— Job item —
Reproduce exactly only the lines from the line that holds "s. Vous pouvez" to the line that holds "Adopter un chien", inclusive, in the listing below, and please leave out every picture.

^^^^

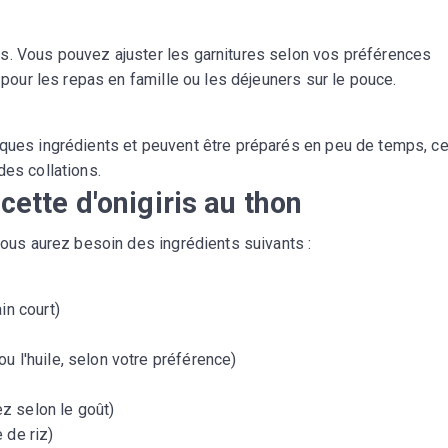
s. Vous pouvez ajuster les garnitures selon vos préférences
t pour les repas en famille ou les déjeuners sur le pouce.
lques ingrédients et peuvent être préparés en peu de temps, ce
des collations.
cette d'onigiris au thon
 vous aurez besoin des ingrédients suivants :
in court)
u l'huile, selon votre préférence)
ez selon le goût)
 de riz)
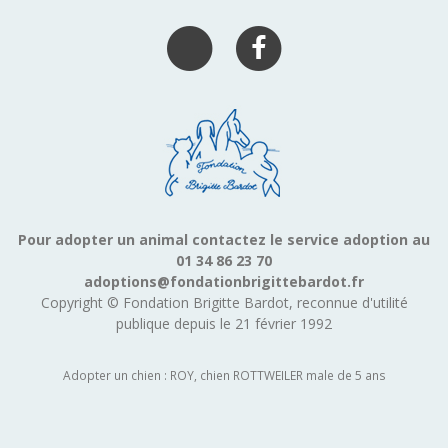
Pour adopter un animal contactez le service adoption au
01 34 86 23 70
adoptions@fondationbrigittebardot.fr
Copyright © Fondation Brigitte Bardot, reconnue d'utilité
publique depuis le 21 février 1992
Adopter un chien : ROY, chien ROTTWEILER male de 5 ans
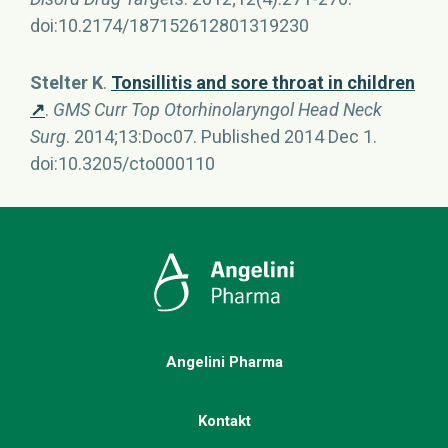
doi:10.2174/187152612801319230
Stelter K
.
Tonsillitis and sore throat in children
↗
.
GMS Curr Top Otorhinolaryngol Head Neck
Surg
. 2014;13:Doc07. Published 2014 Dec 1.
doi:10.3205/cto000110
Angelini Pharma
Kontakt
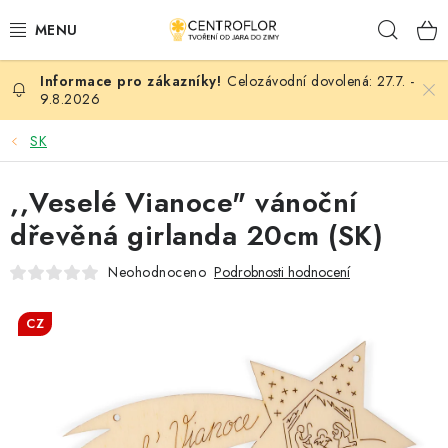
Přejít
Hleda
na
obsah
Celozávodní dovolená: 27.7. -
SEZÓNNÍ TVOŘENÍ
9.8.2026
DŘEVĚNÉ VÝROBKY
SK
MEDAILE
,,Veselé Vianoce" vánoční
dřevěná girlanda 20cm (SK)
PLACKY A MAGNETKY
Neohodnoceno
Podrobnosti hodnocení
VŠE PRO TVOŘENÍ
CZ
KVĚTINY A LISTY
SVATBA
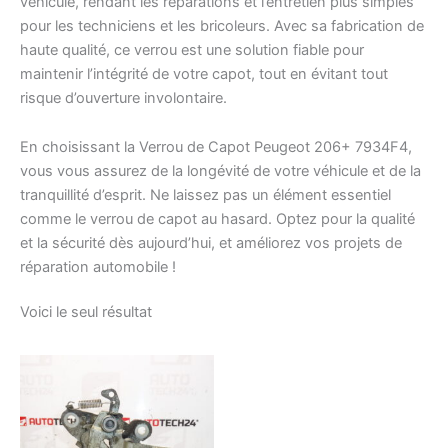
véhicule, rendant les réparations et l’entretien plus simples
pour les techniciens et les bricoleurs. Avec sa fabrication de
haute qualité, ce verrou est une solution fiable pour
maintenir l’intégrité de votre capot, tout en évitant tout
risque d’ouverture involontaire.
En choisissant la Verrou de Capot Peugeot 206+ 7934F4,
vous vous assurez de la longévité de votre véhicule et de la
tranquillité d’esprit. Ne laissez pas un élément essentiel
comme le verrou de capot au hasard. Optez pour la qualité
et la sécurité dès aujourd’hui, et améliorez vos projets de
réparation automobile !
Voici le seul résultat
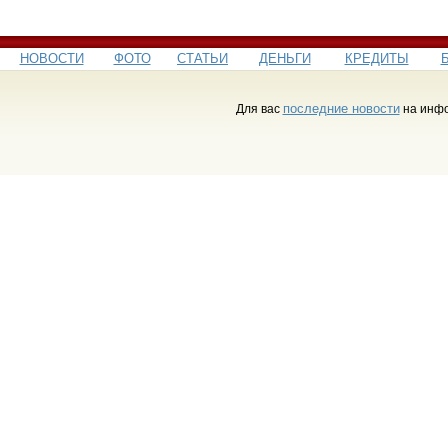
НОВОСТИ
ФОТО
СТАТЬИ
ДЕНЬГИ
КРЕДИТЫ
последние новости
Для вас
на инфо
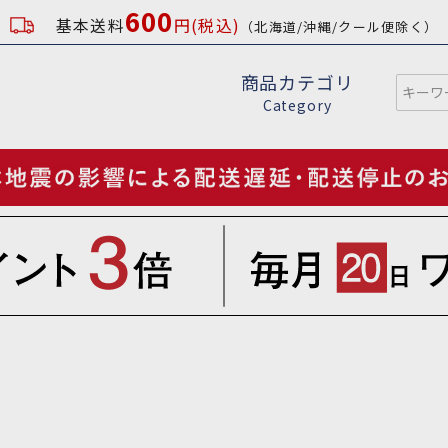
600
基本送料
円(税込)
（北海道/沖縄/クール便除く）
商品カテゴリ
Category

^^^^

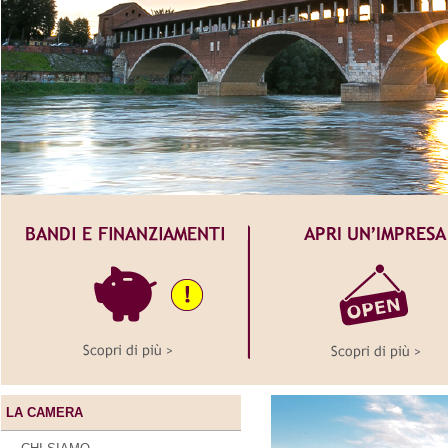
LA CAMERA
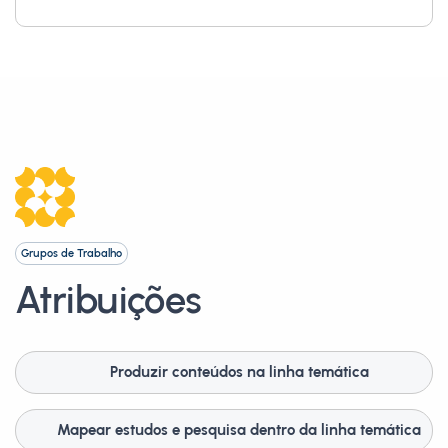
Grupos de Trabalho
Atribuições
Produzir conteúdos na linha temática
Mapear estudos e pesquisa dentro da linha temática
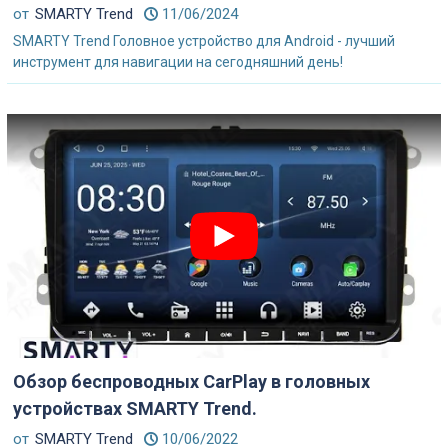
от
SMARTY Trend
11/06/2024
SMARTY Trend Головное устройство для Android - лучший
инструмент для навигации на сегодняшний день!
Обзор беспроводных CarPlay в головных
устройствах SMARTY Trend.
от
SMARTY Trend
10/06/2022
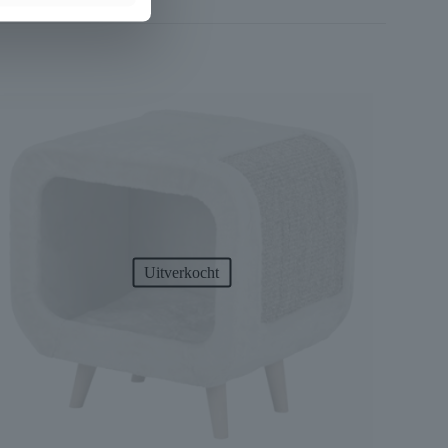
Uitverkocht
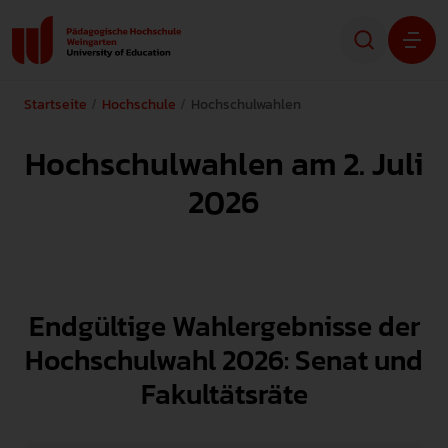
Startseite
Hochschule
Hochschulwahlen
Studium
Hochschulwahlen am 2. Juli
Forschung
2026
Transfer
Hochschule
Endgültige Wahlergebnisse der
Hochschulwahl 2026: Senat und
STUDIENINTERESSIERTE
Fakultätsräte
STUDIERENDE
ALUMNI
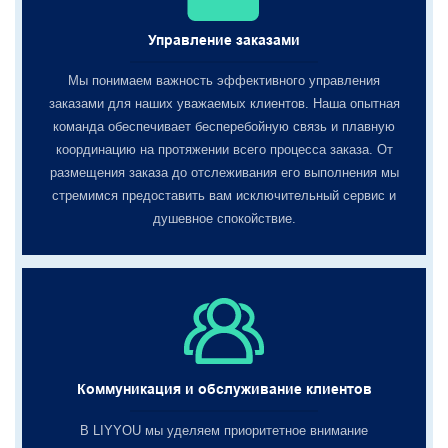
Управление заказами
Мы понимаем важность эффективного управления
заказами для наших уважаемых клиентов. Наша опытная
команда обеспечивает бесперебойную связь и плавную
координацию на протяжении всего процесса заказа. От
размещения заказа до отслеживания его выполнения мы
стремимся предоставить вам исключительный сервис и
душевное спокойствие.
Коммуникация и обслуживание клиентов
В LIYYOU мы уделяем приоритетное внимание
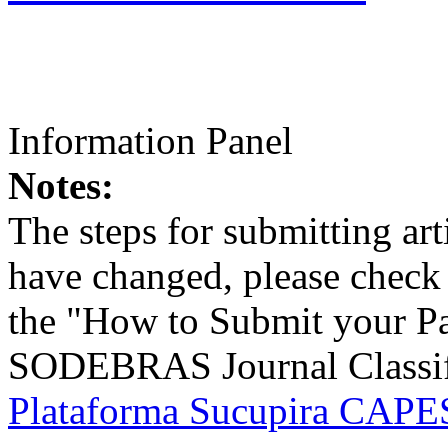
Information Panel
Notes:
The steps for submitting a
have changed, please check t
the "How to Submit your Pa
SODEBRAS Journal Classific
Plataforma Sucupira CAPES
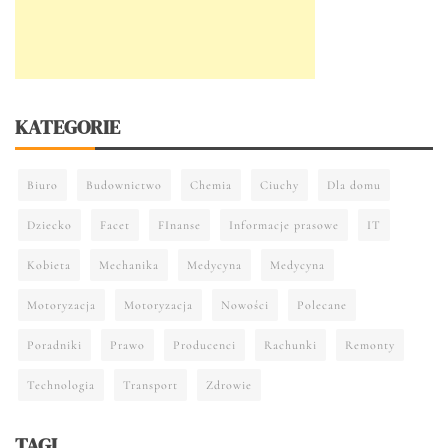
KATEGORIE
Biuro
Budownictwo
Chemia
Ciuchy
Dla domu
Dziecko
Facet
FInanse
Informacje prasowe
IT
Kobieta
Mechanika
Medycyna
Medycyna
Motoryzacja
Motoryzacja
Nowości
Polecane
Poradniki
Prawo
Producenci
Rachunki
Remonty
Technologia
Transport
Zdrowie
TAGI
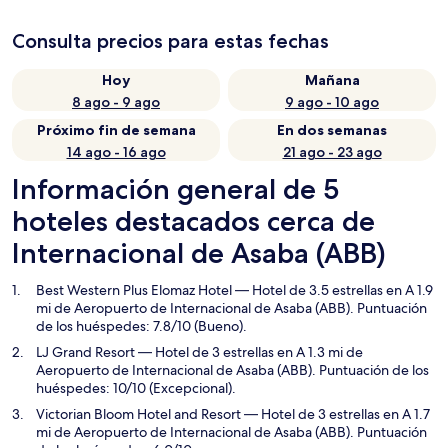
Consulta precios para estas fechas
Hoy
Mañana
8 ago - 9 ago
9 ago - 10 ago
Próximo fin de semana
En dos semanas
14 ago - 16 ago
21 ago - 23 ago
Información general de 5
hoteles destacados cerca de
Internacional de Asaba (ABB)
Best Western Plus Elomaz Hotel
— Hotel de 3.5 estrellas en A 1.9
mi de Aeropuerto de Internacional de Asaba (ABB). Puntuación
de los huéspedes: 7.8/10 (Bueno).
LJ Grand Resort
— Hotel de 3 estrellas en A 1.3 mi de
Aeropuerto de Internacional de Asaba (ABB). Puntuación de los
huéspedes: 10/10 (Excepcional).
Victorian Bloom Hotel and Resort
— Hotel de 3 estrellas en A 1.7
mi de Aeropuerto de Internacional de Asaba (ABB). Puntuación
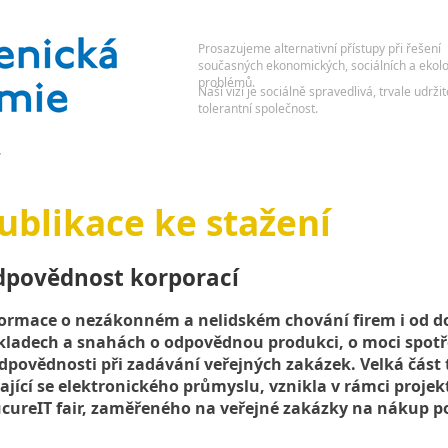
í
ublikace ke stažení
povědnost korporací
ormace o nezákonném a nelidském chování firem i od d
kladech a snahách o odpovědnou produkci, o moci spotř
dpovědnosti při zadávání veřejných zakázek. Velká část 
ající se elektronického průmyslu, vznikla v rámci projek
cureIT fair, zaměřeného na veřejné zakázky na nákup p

^^^^

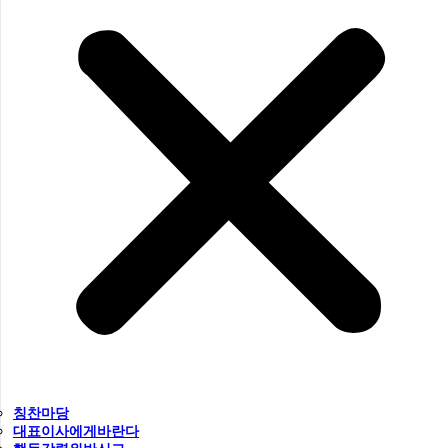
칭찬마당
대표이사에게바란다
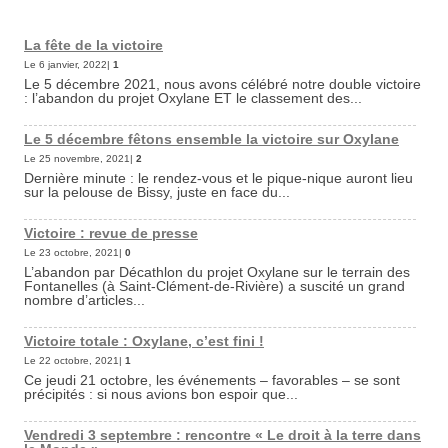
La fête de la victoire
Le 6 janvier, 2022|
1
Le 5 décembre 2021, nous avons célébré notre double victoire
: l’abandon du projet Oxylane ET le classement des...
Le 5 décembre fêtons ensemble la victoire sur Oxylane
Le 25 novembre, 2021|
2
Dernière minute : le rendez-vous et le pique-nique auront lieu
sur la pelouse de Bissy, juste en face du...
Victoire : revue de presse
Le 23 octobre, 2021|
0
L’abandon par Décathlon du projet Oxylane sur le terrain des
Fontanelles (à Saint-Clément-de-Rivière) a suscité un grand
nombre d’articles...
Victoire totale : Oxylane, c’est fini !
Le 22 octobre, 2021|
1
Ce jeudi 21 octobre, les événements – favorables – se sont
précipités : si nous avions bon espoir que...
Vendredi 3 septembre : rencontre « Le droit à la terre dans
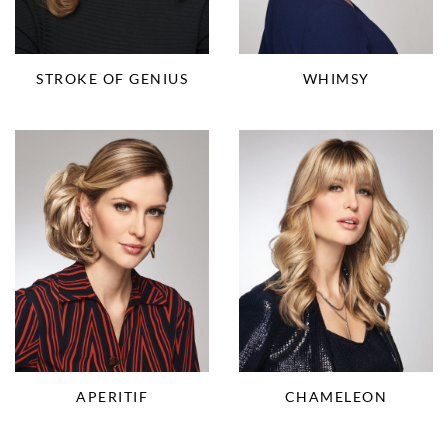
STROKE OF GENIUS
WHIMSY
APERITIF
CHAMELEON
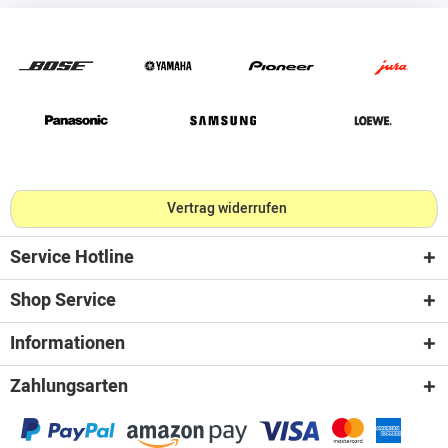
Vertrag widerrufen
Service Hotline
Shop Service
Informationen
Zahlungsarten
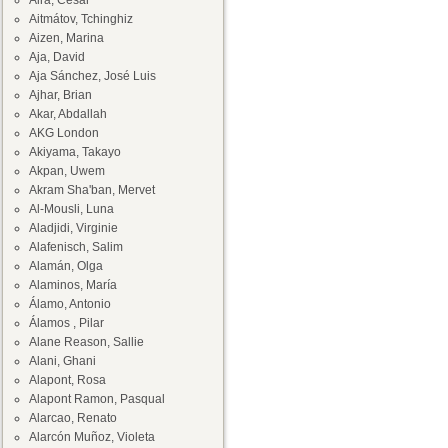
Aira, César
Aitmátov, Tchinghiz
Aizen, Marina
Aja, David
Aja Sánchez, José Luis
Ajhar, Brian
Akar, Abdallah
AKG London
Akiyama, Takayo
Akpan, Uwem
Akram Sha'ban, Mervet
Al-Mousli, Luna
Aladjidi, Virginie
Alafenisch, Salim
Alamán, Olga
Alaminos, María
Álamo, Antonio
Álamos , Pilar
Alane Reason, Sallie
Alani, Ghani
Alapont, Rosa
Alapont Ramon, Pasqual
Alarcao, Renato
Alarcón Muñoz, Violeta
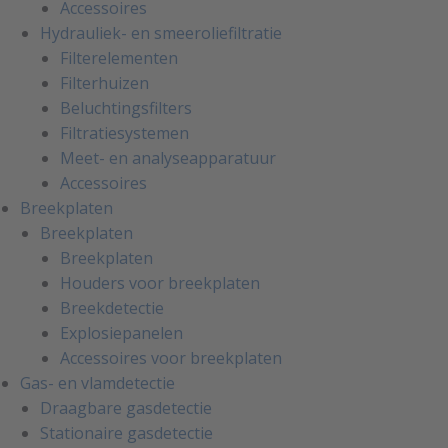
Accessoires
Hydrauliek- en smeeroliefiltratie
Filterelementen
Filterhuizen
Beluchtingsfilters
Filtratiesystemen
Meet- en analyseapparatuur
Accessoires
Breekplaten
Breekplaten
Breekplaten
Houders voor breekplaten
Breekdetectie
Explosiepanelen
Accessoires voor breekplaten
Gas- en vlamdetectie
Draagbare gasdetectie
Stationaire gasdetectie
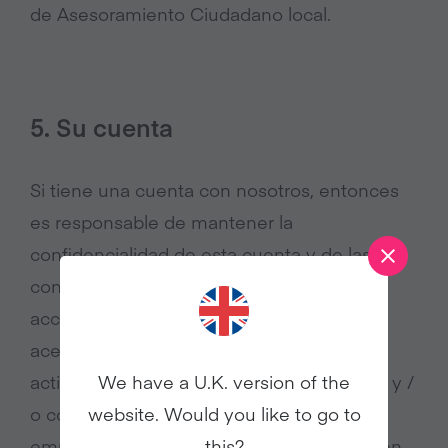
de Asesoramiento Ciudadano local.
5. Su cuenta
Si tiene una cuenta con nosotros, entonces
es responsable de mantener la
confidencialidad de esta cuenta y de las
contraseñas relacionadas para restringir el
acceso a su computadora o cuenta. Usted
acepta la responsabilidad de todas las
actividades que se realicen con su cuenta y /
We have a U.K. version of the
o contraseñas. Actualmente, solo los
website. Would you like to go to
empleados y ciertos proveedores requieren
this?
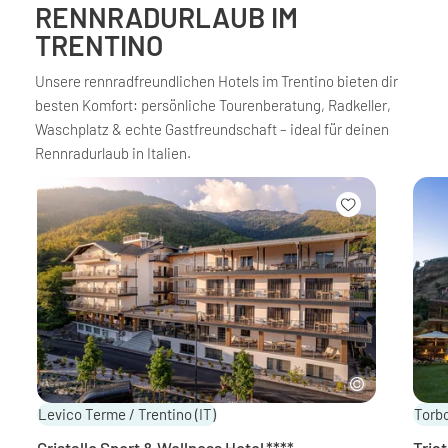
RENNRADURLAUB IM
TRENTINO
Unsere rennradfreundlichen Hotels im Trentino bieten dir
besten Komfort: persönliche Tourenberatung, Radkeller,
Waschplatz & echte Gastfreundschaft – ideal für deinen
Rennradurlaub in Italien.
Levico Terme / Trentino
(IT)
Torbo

^^^^

— Solution for this task —
s. Vous pouvez ajuster les garnitures selon vos préférences
t pour les repas en famille ou les déjeuners sur le pouce.
lques ingrédients et peuvent être préparés en peu de temps, ce
des collations.
cette d'onigiris au thon
 vous aurez besoin des ingrédients suivants :
in court)
u l'huile, selon votre préférence)
ez selon le goût)
 de riz)
Pour adopter un animal contactez le service adoption au
01 34 86 23 70
adoptions@fondationbrigittebardot.fr
Copyright © Fondation Brigitte Bardot, reconnue d'utilité
publique depuis le 21 février 1992
Adopter un chien : ROY, chien ROTTWEILER male de 5 ans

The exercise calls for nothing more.